Now, Carl Lee’s the one on trial. Jake Brigance agrees to be his attorney, a white man defending a black man in Mississippi. In using this film as an example, I am not condoning murder or taking justice into one’s own hands, but I do want to lift up Jake Brigance, a man who wants to save the world one case at a time, and a man who wants to prove that “in the new South, justice can be and will be colorblind.”
No sooner does Jake take the case that the threats start. First, against his life. Then, against the lives of his wife and daughter. One dark night, the Klu Klux Klan burn a cross on the family’s front lawn. Right about then is where most of us would have walked away from the case, the fight. Jake’s wife and friends certainly tell him to.
But as a matter of the heart, Jake can’t quit this case any more than Jesus could have avoided going to Jerusalem for the Passover. They both had the option, and yet, for them and what they believed, there really was no option. Their hearts told them that whatever the cost, whatever happened, it was worth it.
The Klan continues.
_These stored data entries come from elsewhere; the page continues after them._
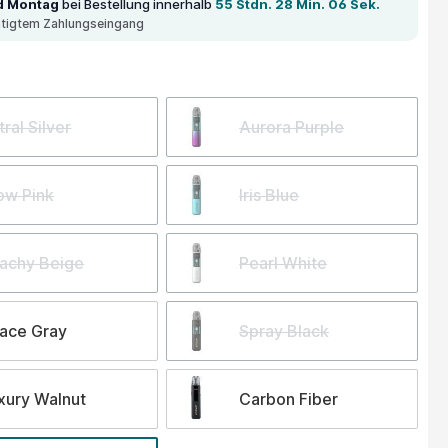
d Montag
bei Bestellung innerhalb
55 Stdn. 28 Min. 06 Sek.
ätigtem Zahlungseingang
wählen
tral Silver
Aurora Purple
ow Pink
Iris Blue
achy Beige
Pearl White
ace Gray
Spray Black
xury Walnut
Carbon Fiber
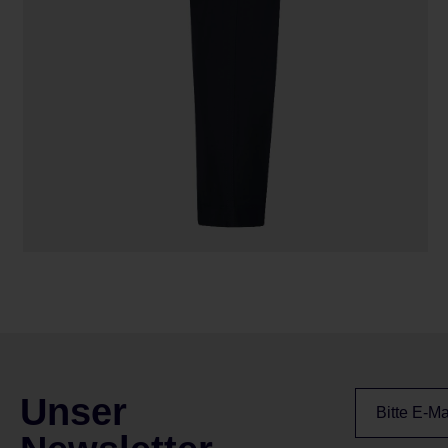
Unser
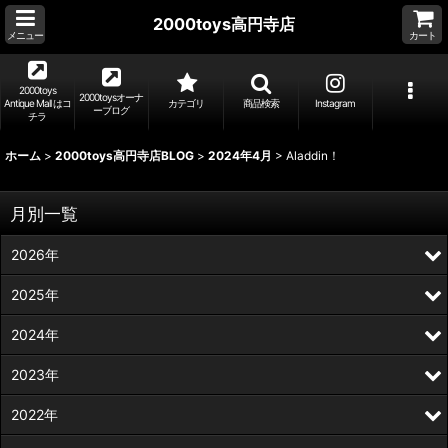
2000toys高円寺店
メニュー
カート
2000toys
2000toysオーナ
Antique Mall はコ
カテゴリ
商品検索
Instagram
ーブログ
チラ
ホーム
>
2000toys高円寺店BLOG
>
2024年4月
>
Aladdin！
月別一覧
2026年
2025年
2024年
2023年
2022年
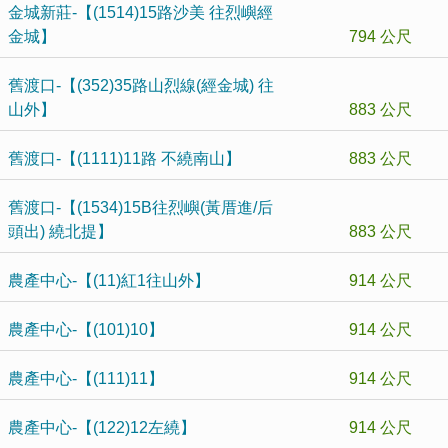
金城新莊-【(1514)15路沙美 往烈嶼經
金城】
794 公尺
舊渡口-【(352)35路山烈線(經金城) 往
山外】
883 公尺
舊渡口-【(1111)11路 不繞南山】
883 公尺
舊渡口-【(1534)15B往烈嶼(黃厝進/后
頭出) 繞北提】
883 公尺
農產中心-【(11)紅1往山外】
914 公尺
農產中心-【(101)10】
914 公尺
農產中心-【(111)11】
914 公尺
農產中心-【(122)12左繞】
914 公尺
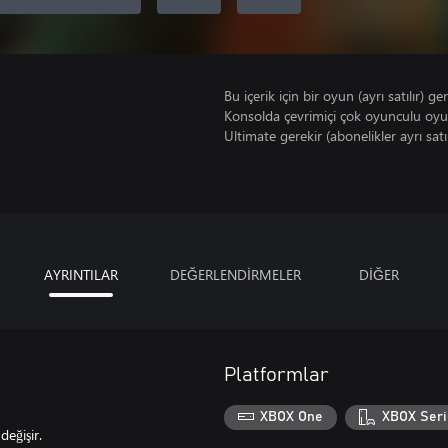
Bu içerik için bir oyun (ayrı satılır) ger
Konsolda çevrimiçi çok oyunculu oy
Ultimate gerekir (abonelikler ayrı satıl
AYRINTILAR
DEĞERLENDİRMELER
DİĞER
Platformlar
XBOX One
XBOX Seri
değişir.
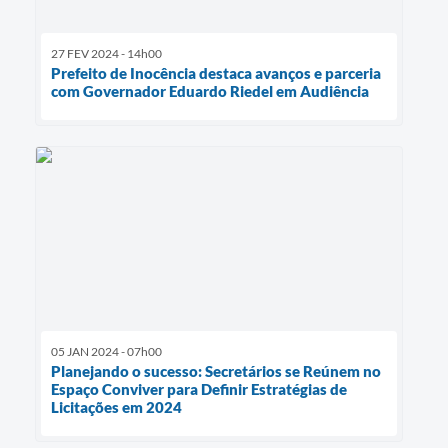
27 FEV 2024 - 14h00
Prefeito de Inocência destaca avanços e parceria
com Governador Eduardo Riedel em Audiência
05 JAN 2024 - 07h00
Planejando o sucesso: Secretários se Reúnem no
Espaço Conviver para Definir Estratégias de
Licitações em 2024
They attempt to throw a bomb in Jake’s house, and eventually succeed in burning it down. Thank God no one is in it. Jake’s secretary and her husband are also threatened, and the secretary’s husband dies of a heart attack or a stroke when the Klan surprises him. And Jake’s legal assistant, played by Sandra Bullock, is abducted, beaten, hung on a pole and left to die until someone comes back to cut her lose and take her to the hospital. It comes to the point where the only way all the pain and suffering is going to be worth it is if Carl Lee Hailey gets a fair trial and is released from prison like a white man would be, and as the movie says, like white men have been who were in similar situations as Carl Lee.
In the final summation, Jake Brigance powerfully describes the crime against Tonya. He has the jury shut their eyes and imagine it. When he’s laid out the whole brutal scenario, he says, “Can you see that little girl, bruised, beaten, her little womb dead from what happened to her. Can you see her? Now imagine she’s white.”
When the jury returns, Carl Lee is found not guilty. Justice has prevailed as colorblind in the South, and Jack Brigance has made a difference in the world, which makes the battle he entered into and the price he and everyone around him had to pay, worth it.
And Jesus, was his sacrifice worth it? Do not doubt, but believe. Believe in him and believe that it was worth it. It cost his life, but it was worth it because to God, we are worth it. When it comes to matters of the heart, Jesus is all heart. We are his heart. And the love that God and Jesus have for us is so great that there is no cost, no price they would not pay to ensure that we will live our lives close to them.
What about you? Is what you’re living for worth it? Are you spending your time and energy and money and spirit on what you love? Because that’s what God wants. Are you fighting the good fight? It all comes down to what your heart is telling you.
Jesus showed us that what really matters are matters of the heart! Live by your heart and you will truly live.